Jessie was instructed on which treatments to mark down in order for the billing to be approved and to alternate treatments on the billing so it did not look suspicious. At one point, Jessie provided a set of treatment guidelines to an employee at Private Chiropractic Care to follow, which were needed for the billing of patients. Jessie instructed that employee to mark down patient treatments, even if the treatments were not done, because it was necessary for billing. Jessie further instructed the employee to have the patients initial next to the fraudulent treatments as if they received them. Jessie also fraudulently marked down treatments and a patient’s pain levels on treatment forms at the Sanjoh & Associates office when the patient had not received the treatment and prepared the false chiropractic billing statements at law firm.
The co-conspirators used four chiropractic clinics in the scheme. Lindsey started working at the first clinic, Texas Avenue Chiropractic Clinic, in February 2007 and continued until it closed on or about September 1, 2007. After that, Lindsey was listed as the only chiropractor at H&E Chiropractic and Private Chiropractic Care, two businesses also involved in the conspiracy. After Private Chiropractic Care shut down in September 2009, Lindsey and others agreed to continue the fraud scheme by sending the law firm clients to Lindsey Chiropractic Care—Lindsey’s chiropractic clinic. Clients were sent there until search warrants were executed in November 2009. Dickerson was the office manager of Sanjoh & Associates Law Firm. Jessie worked both at Sanjoh and Associates, as a tech at the chiropractic clinics, and was the owner of Private Chiropractic Care. All the defendants reside in Bryan, where all the businesses are also located.
Despite changing the name and location of the chiropractic clinic four times, the fraud scheme remained the same. Co-conspirators recruited individuals allegedly involved in auto accidents to be represented by the law firm, who were then sent to Lindsey to be evaluated. Lindsey routinely prescribed medically unnecessary treatment, which was provided, if at all, by unlicensed, untrained, and unqualified individuals. Lindsey knew that most of the treatments were not being performed. Nonetheless, Lindsey allowed false and fraudulent chiropractic bills to be created under his name from each of the four clinics for treatments that were never performed.
The fraudulent bills were used as support for settlement demand letters sent to auto insurance companies, which caused the insurance companies to issue settlement checks. Lindsey and Jessie acknowledged the scheme to defraud the automobile insurance companies resulted in the submission of more than $3 million in false billing claims.
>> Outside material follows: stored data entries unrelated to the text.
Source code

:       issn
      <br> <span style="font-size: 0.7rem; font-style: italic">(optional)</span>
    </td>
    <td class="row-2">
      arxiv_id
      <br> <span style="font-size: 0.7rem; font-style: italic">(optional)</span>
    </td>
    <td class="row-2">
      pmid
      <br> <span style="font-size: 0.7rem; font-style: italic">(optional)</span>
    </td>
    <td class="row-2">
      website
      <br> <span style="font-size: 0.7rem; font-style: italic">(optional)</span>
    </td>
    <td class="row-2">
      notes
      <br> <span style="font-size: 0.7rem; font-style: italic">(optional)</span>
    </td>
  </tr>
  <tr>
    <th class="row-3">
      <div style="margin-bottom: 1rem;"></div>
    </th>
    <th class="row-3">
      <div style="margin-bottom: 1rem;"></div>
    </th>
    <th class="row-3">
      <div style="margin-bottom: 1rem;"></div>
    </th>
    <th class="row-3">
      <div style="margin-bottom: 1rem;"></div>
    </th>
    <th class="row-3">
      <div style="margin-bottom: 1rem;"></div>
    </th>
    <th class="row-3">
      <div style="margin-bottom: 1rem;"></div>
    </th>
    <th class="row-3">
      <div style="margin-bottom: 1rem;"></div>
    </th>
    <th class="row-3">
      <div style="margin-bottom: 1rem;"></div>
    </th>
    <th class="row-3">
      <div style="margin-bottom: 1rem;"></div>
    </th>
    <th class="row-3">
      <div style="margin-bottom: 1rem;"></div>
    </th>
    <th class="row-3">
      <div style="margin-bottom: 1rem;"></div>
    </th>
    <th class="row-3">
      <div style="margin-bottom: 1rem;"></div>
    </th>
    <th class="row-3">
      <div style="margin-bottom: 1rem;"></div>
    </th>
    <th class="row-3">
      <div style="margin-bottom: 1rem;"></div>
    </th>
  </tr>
The insurance companies paid at least $1.2 million in false claims during 2007 to 2009.
Lindsey and Jessie were permitted to remain on bond and voluntarily surrender to a U.S. Bureau of Prisons facility to be determined in the near future.
Young entered a guilty plea to one count of conspiracy and one count of wire fraud, while Graham and Dickerson were convicted following an eight-day trial of the conspiracy and 30 counts of mail fraud. Those three defendants are scheduled for sentencing on July 28, 2014.
The criminal charges are the result of a joint investigation by agents of the FBI and the National Insurance Crime Bureau. Assistant United States Attorney (AUSA) Al Balboni and Special AUSA Adrienne Frazior are prosecuting the case.